No. Not if you want them to be your own arguments.
If you want to refer to say, something in the Constitution of the United States, you can certainly use that document as a source.
If you want to refer to a theory of science, you can certainly use the creator of that theory as a source.
If you want to define a word, then define it...yourself. Dictionaries do not define any word.
If you want to refer to what a politician said, you can refer to that politician, or his web site, not to any news source or any youtube video.
If you want to quote some data, like gun statistics, temperature of the Earth, etc., there are some rules I have before accepting any data:
* I must know who collected the data.
* I must know when it was collected and for what purpose.
* I must know the method of collection, and how biasing influences were removed from the collection process.
* I must have open access to the raw data.
* If a summary is used, I must have the rules of statistical mathematics followed, including having the variance declared and justified, selection of the raw data by randN, normalization by paired randR, and the margin of error value calculated and published along with the averages.

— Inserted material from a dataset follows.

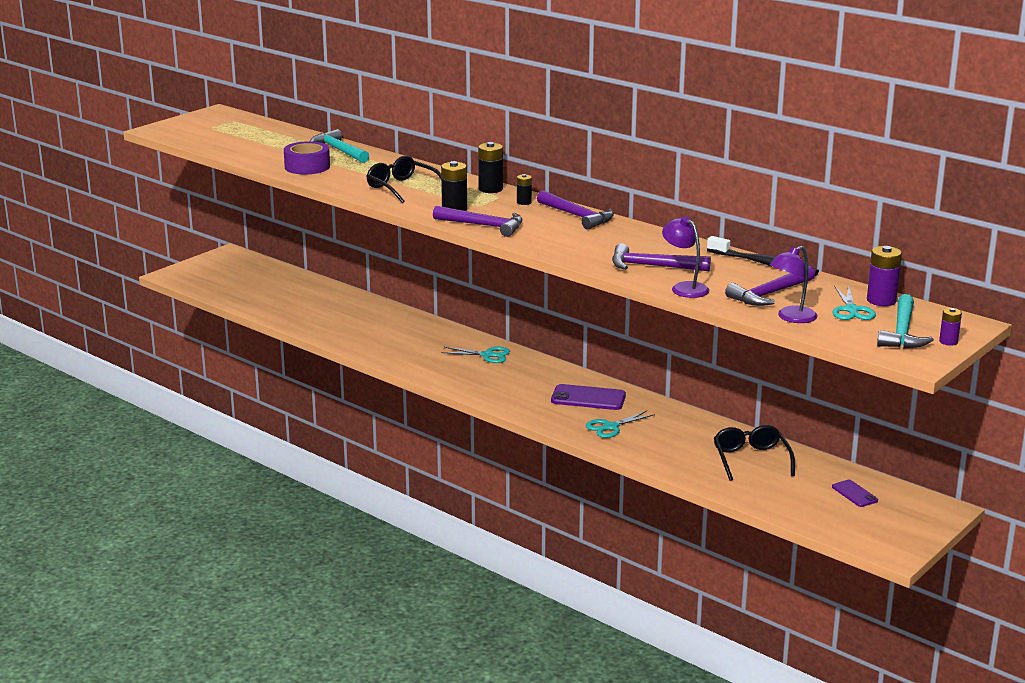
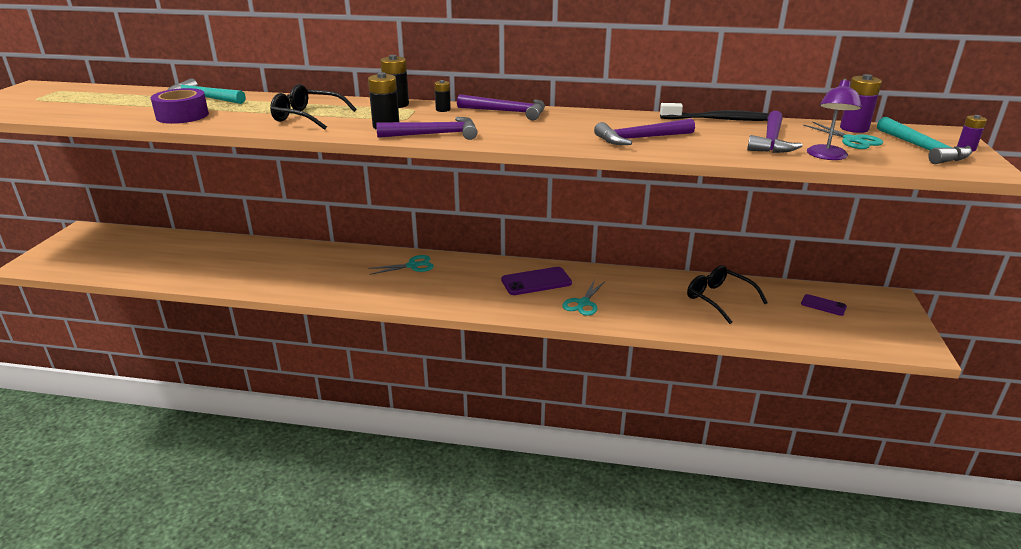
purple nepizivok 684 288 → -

News sources are not valid sources of statistical data, nor is any poll from them valid since they ignore statistical mathematics. They also do not meet my standards of data acceptance.
I don't just accept any data, like you do.
I am no king. You are free to present any references you want, but I simply won't accept them as such. I will call you on your use of false authority fallacies or void authority fallacies as you commit these fallacies.
You do not need to make these fallacies or justify their use. Just start using references properly and from valid sources. For now, it's best to avoid the use of references at all. Learn to make your own arguments first, without references of any kind. It begins there.